Good morning, Netizens…

In this morning’s David Horsey cartoon we see the logical outcome of an American term called “waffling”, which is further defined, particularly outside of the U.S., as “denoting language without meaning; blathering, babbling, droning.” In other sources it is referred to as “A repetitive response to a question.”

Both seem remotely applicable, despite the fact that President Barack Obama appears to be the source of the comments made about American torture, also referred to as “harsh interrogation techniques”. Does the United States sanction or approve of torturing U.S. Terrorism suspects? That depends largely upon where you get the answer.

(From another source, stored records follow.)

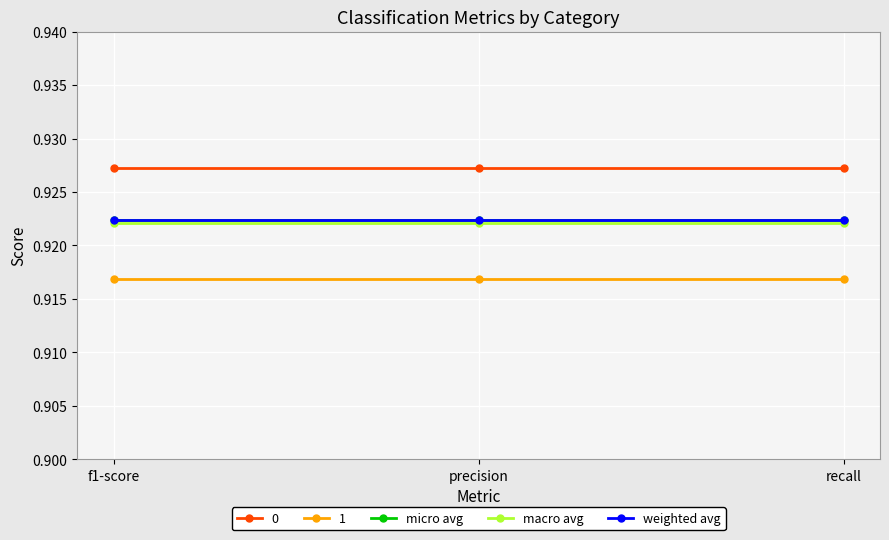

What is the label of the 3rd point from the right?

f1-score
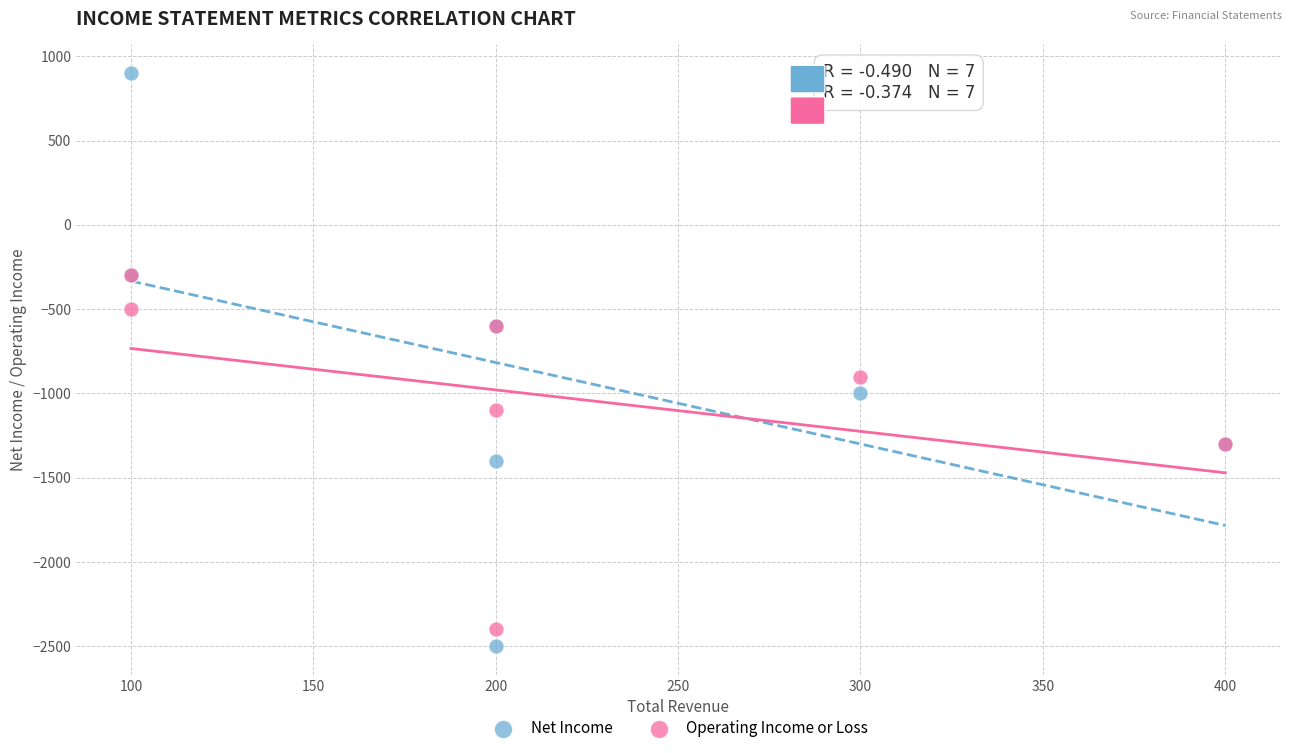

In the Net Income series, what Y value is closest to -800?

-1000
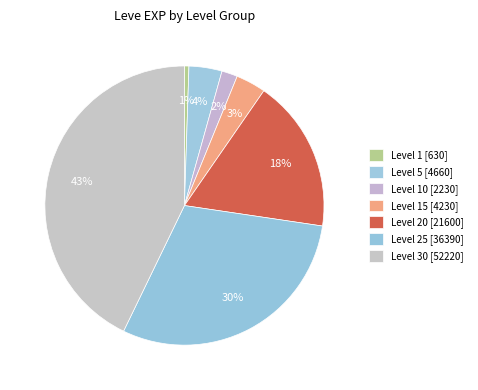

How many slices are in this pie chart?

7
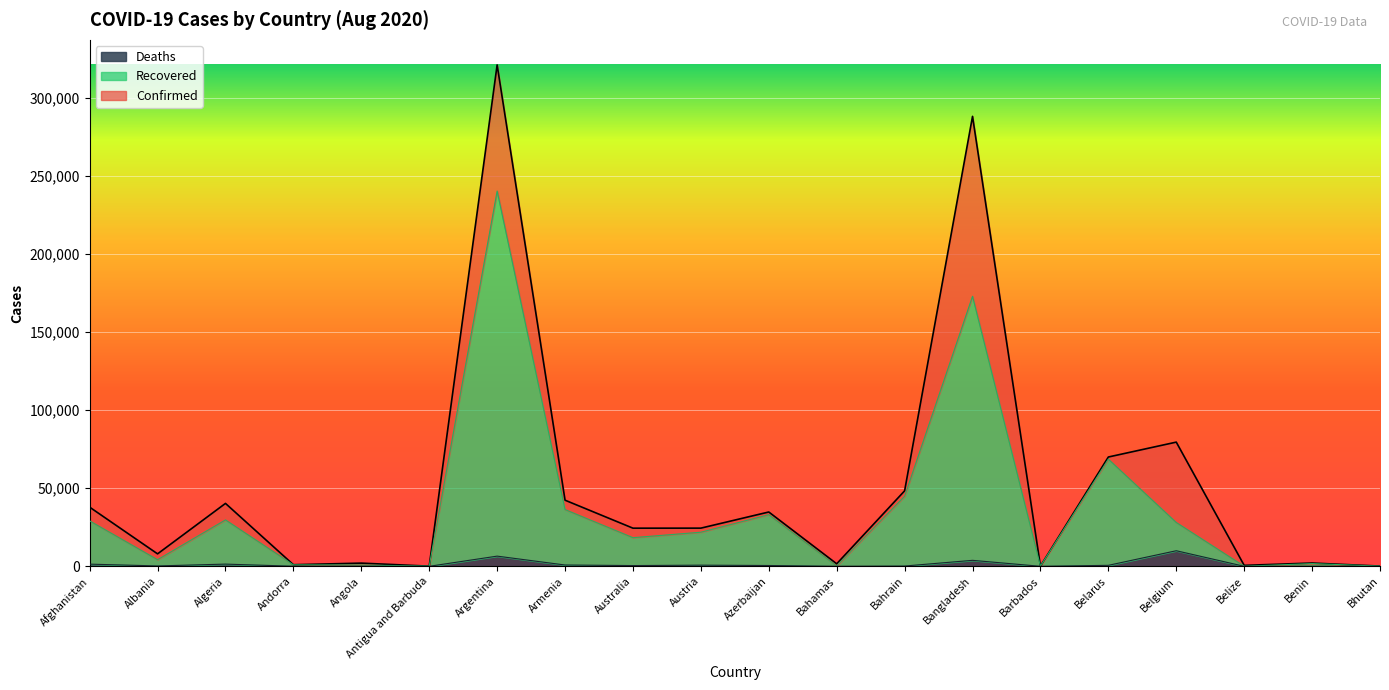

How many data points in Deaths are above 472?

9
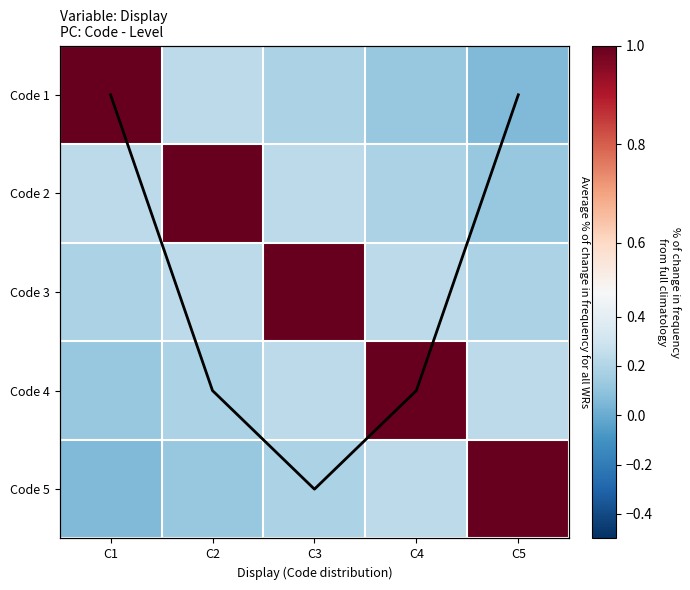

Which series has the largest total across all categories?

Average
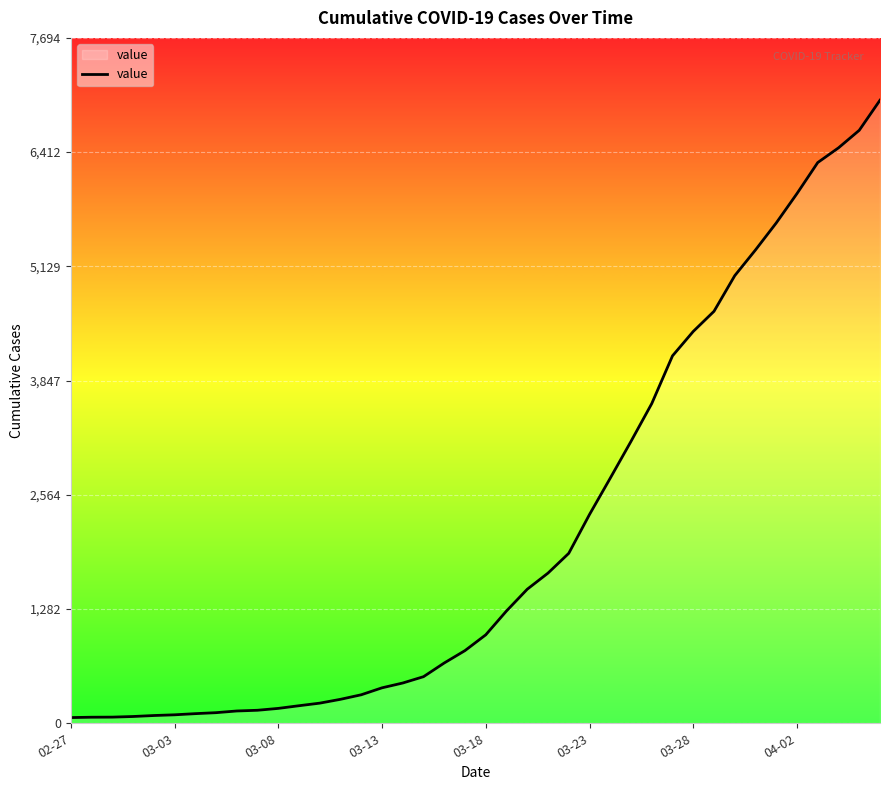

What is the difference between the maximum and minimum values?

6931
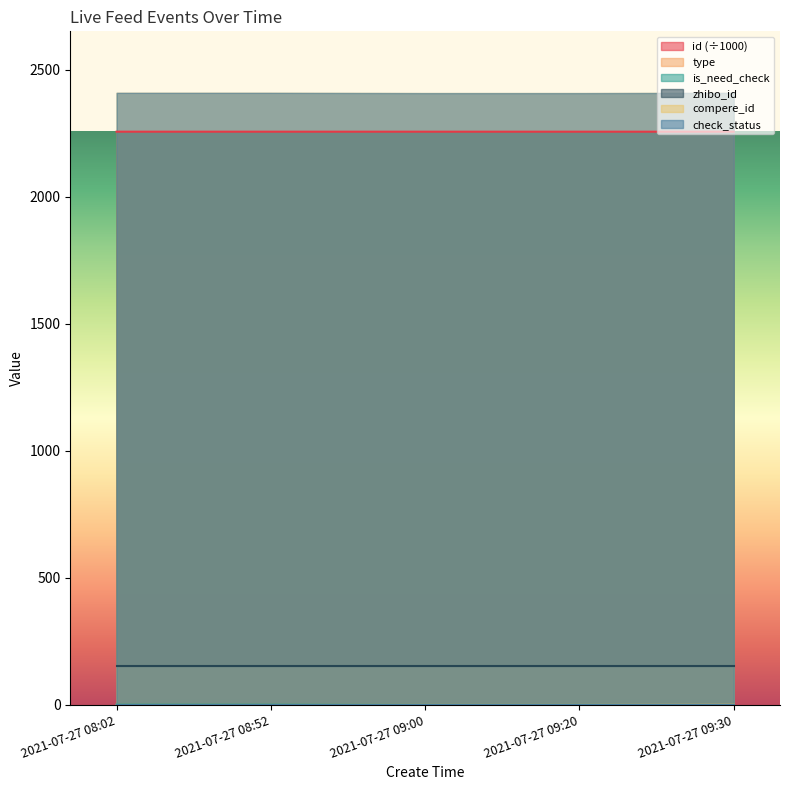

What is the label of the 5th point from the left?

2021-07-27 09:30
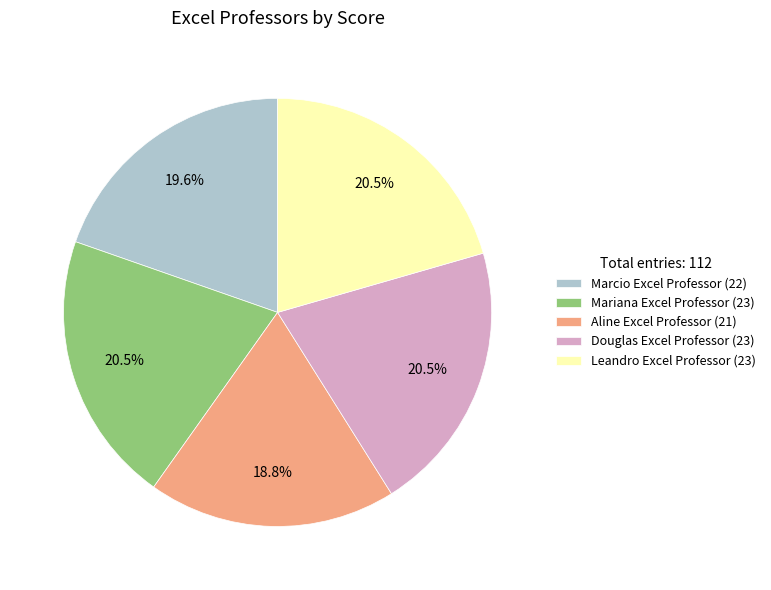

True or false: Aline Excel Professor accounts for 19% of the total.

True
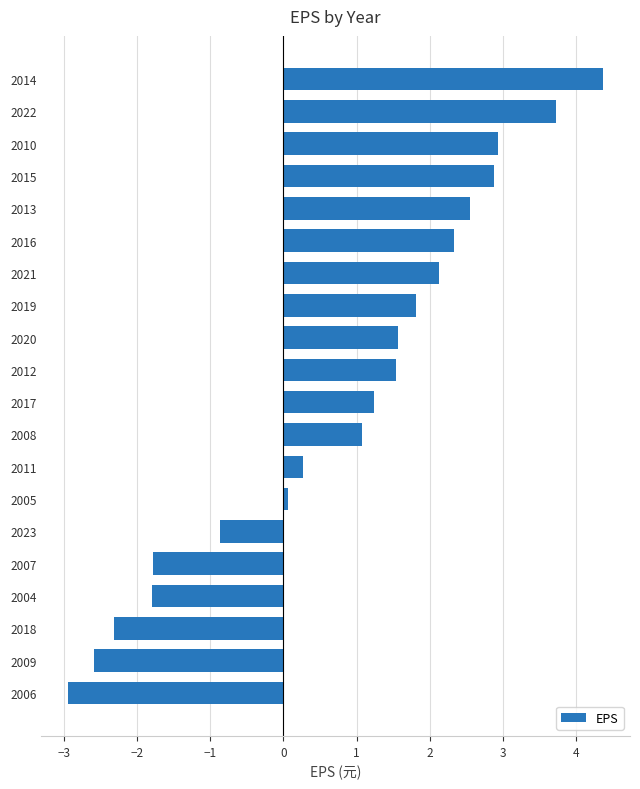

What is the approximate value at 2004?

-1.8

Former President George W. Bush was not much better at answering the same questions as put to President Obama. In fact, according a National Public Radio program heard yesterday, the opinion whether or not “waterboarding” was approved by the CIA waffled back and forth throughout much of Bush’s term-of-office until some former CIA operatives no longer active in Iraq had no idea whether or not waterboarding was torture and, if so, whether or not its use was sanctioned by our government.

It is painfully obvious to even the most-tentative explorer that various forms of torture were used on Iraqi captives, ranging from the now well-known waterboarding, to hanging prisoners from chains and other forms of indecency under the Bush administration. We, as a nation, justified this because a band of terrorists had killed hundreds of innocents at the World Trade Center by flying planes into them. We, as a nation, justified torturing prisoners because Dick Cheney and Donald Rumsfeld implied it was necessary to break the back world terrorism, to ensure Al Qaeda or the Taliban would never again strike American soil.

But was it right? My answer has been and always will be, “Hell no!” if for no other reason than the old axiom my grandmother once taught me, that two wrongs don’t make a right.

However, now that the cat is out of the bag, that we are now forced to admit we tortured prisoners of war, how do we, as a nation of laws, deal with the issue?

So long as President Barack Obama sits at that big desk, as Commander-in-Chief of all our military might and power, it is his responsibility to answer the questions regarding our collective past. It is now his responsibility to create a policy to address the past.

Waffling is simply not the answer Americans need to hear. Or is it?